Is it possible to upload multiple files at one shoot

Question

I read this blog and this question and its answer, but found they are talking about single file only

    // Parse our multipart form, 10 << 20 specifies a maximum
    // upload of 10 MB files.
    r.ParseMultipartForm(10 << 20)
    // FormFile returns the first file for the given key `myFile`
    // it also returns the FileHeader so we can get the Filename,
    // the Header and the size of the file
    file, handler, err := r.FormFile("myFile")
    if err != nil {
        fmt.Println("Error Retrieving the File")
        fmt.Println(err)
        return
    }
    defer file.Close()

How can I upload multiple files at one shoot?

If I have the below JavaScript code that upload multiple files, how can I read handle it in Go server

const formData = new FormData();
const photos = document.querySelector('input[type="file"][multiple]');

formData.append('title', 'My Vegas Vacation');
for (let i = 0; i < photos.files.length; i++) {
  formData.append('photos', photos.files[i]);
}

fetch('https://example.com/posts', {
  method: 'POST',
  body: formData,
})
.then(response => response.json())
.then(result => {
  console.log('Success:', result);
})
.catch(error => {
  console.error('Error:', error);
});

With HTML element:

<input type="file" multiple />

Or with:

const formData = new FormData();
/*more specific selector: 
  "input[type=file][name=file1],input[type=file][name=file2],input[type=file][name=file3]"*/
document.querySelectorAll("input[type=file]").forEach(
    input=>formData.append('photos',input.files[0]);

If HTML elements are separate like:

<input name="file1" type="file" />
<input name="file2" type="file" /> 
<input name="file3" type="file" /> 

Answer 1

Request.FormFile is helper method for accessing a single file in Request.MultipartForm.
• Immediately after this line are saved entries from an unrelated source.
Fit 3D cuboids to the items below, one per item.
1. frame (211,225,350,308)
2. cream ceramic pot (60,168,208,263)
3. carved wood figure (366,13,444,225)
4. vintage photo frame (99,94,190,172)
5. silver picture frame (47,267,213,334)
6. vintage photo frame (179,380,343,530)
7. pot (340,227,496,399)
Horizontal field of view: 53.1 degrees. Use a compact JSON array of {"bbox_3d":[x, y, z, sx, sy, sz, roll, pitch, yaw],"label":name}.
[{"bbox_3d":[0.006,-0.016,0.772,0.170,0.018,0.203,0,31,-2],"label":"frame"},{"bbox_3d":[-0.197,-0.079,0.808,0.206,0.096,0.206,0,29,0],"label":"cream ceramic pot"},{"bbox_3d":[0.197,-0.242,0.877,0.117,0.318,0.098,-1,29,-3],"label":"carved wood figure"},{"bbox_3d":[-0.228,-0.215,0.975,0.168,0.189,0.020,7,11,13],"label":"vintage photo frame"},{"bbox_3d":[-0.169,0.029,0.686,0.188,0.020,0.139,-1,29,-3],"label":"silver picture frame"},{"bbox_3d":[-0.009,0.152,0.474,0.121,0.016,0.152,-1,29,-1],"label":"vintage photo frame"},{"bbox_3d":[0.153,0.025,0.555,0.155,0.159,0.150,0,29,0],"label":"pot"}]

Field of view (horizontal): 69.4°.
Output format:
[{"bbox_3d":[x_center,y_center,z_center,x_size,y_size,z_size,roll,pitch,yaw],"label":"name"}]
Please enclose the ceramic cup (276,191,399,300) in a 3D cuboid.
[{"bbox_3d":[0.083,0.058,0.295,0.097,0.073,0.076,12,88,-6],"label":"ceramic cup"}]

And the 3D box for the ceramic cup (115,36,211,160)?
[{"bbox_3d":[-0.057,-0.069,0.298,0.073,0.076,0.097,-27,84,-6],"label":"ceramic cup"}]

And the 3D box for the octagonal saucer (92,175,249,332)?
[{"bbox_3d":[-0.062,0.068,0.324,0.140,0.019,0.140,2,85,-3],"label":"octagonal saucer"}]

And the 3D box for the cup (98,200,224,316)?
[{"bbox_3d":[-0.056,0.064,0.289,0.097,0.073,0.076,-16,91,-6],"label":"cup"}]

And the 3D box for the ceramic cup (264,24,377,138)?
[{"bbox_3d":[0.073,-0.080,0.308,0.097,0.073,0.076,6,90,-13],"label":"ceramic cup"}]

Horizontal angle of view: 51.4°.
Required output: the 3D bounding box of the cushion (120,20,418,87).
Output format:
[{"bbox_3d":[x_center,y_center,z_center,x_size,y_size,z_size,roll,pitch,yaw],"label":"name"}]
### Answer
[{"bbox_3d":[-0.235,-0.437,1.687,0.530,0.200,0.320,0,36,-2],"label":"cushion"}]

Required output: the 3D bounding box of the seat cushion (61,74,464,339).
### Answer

Use Request.MultipartForm directly to access multiple files for a key:

err := r.ParseMultipartForm(10 << 20)
if err != nil {
     // handle error
}
for _, fh := range r.MultipartForm.File["photos"] {
    f, err := fh.Open()
    if err != nil {
        // Handle error
    }
    // Read data from f
    f.Close()
}

If the input elements have unique keys as in the last snippet of HTML, then call r.FormFile(key) for each unique key.